The most notable adjustment involves Bitcoin-native assets. On Mantle, FBTC has been operating at 98.4% utilization of its 30-unit supply cap, indicating genuine user demand exceeding available capacity. LlamaRisk's analysis reveals that top FBTC suppliers hold predominantly unlevered positions—meaning they've supplied the asset without borrowing against it—which substantially reduces cascade liquidation risk if the cap expands. This supplier composition, combined with concentration in a handful of wallets, suggests the protocol can safely increase the FBTC cap from 30 to 50 units without materially increasing systemic exposure. Meanwhile, Ethereum positions tell a different story. WETH supply caps are being reduced across both Mantle and Plasma instances, with the Plasma reduction being particularly aggressive—dropping from 4,400 to just 1 unit. This suggests declining activity or deteriorating risk metrics on these secondary chains, requiring tighter guardrails.
X Layer presents a more nuanced picture. The xETH supply cap increase from 5,000 to 10,000 follows what appears to be a healthy adoption curve at 73.5% existing utilization, paired with an unleveraged supplier base that mirrors the FBTC dynamic. Similarly, xBTC's cap doubling from 150 to 300 reflects growing Bitcoin exposure demand on this chain. These increases suggest LlamaRisk is confident in the underlying market conditions and position quality, rather than simply rubber-stamping expansion requests. The Mantle native token WMNT also faces a supply cap reduction, though less severe than WETH, indicating selective deleveraging across network-specific assets rather than a broad retreat.

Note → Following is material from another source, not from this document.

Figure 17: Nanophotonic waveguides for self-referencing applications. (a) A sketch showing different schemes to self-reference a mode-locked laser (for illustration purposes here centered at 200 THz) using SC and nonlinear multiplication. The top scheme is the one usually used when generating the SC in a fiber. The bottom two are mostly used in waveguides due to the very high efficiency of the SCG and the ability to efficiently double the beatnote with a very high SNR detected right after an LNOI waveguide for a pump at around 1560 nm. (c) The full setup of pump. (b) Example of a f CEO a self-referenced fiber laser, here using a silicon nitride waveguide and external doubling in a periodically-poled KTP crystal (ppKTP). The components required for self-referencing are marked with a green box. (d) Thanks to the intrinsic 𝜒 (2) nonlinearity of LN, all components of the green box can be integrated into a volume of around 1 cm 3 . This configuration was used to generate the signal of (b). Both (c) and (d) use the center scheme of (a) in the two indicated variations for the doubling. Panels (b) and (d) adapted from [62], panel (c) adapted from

These adjustments underscore a critical operational principle: Aave governance doesn't optimize for TVL growth alone, but rather calibrates risk exposure to match actual usage patterns and collateral health. The divergence across chains—simultaneous increases and decreases across different instances—demonstrates that risk parameters must remain responsive to hyperlocal liquidity conditions rather than moving in lockstep. As Aave continues fragmenting across L2s and alternative layer-one networks, this chain-by-chain granularity will become even more essential to maintaining protocol stability.